"""

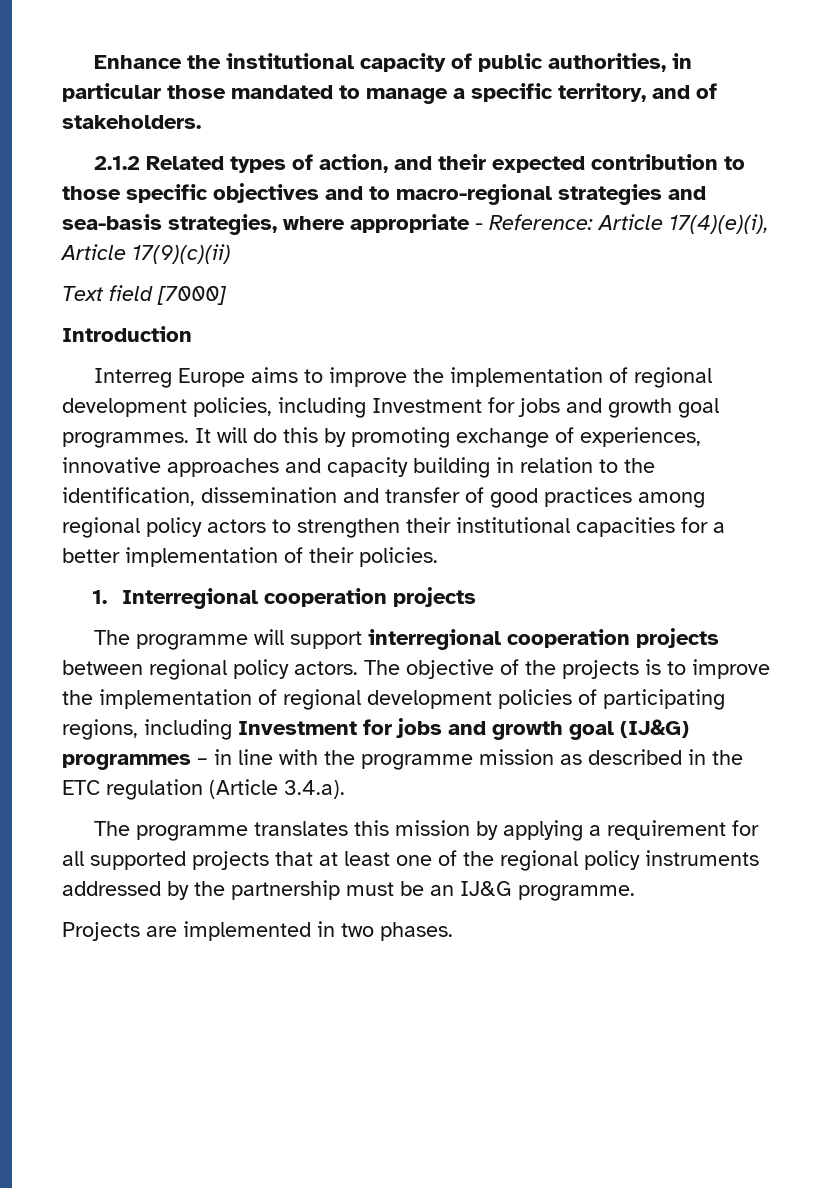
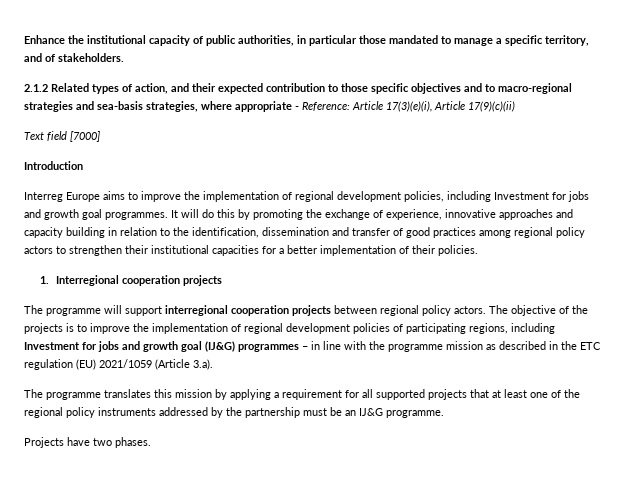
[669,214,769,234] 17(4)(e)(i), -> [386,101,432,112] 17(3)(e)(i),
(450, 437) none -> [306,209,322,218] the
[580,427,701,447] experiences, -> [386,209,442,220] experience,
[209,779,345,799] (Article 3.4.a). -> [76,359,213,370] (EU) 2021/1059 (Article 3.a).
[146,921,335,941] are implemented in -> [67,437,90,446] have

"""
"""

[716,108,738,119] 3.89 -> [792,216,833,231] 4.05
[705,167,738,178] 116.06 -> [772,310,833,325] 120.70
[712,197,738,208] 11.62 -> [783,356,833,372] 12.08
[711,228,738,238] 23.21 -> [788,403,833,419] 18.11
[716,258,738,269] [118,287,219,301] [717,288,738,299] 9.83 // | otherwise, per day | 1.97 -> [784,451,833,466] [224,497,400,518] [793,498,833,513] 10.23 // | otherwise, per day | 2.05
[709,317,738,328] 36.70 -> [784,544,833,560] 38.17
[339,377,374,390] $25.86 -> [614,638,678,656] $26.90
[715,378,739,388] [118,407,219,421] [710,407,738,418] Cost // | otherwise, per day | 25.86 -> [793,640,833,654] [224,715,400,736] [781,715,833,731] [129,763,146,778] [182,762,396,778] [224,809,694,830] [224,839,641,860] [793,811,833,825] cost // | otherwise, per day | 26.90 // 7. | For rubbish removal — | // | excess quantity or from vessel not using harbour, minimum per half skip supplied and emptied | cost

"""

Using the data above, transcribe the lines that run from the line with "[716,108,738,119] 3.89 ->" to the line with "[715,378,739,388] [118,407,219,421] [710,407,738,418]", both ends kept, and output nothing else.

[716,108,738,119] 3.89 -> [792,216,833,231] 4.05
[705,167,738,178] 116.06 -> [772,310,833,325] 120.70
[712,197,738,208] 11.62 -> [783,356,833,372] 12.08
[711,228,738,238] 23.21 -> [788,403,833,419] 18.11
[716,258,738,269] [118,287,219,301] [717,288,738,299] 9.83 // | otherwise, per day | 1.97 -> [784,451,833,466] [224,497,400,518] [793,498,833,513] 10.23 // | otherwise, per day | 2.05
[709,317,738,328] 36.70 -> [784,544,833,560] 38.17
[339,377,374,390] $25.86 -> [614,638,678,656] $26.90
[715,378,739,388] [118,407,219,421] [710,407,738,418] Cost // | otherwise, per day | 25.86 -> [793,640,833,654] [224,715,400,736] [781,715,833,731] [129,763,146,778] [182,762,396,778] [224,809,694,830] [224,839,641,860] [793,811,833,825] cost // | otherwise, per day | 26.90 // 7. | For rubbish removal — | // | excess quantity or from vessel not using harbour, minimum per half skip supplied and emptied | cost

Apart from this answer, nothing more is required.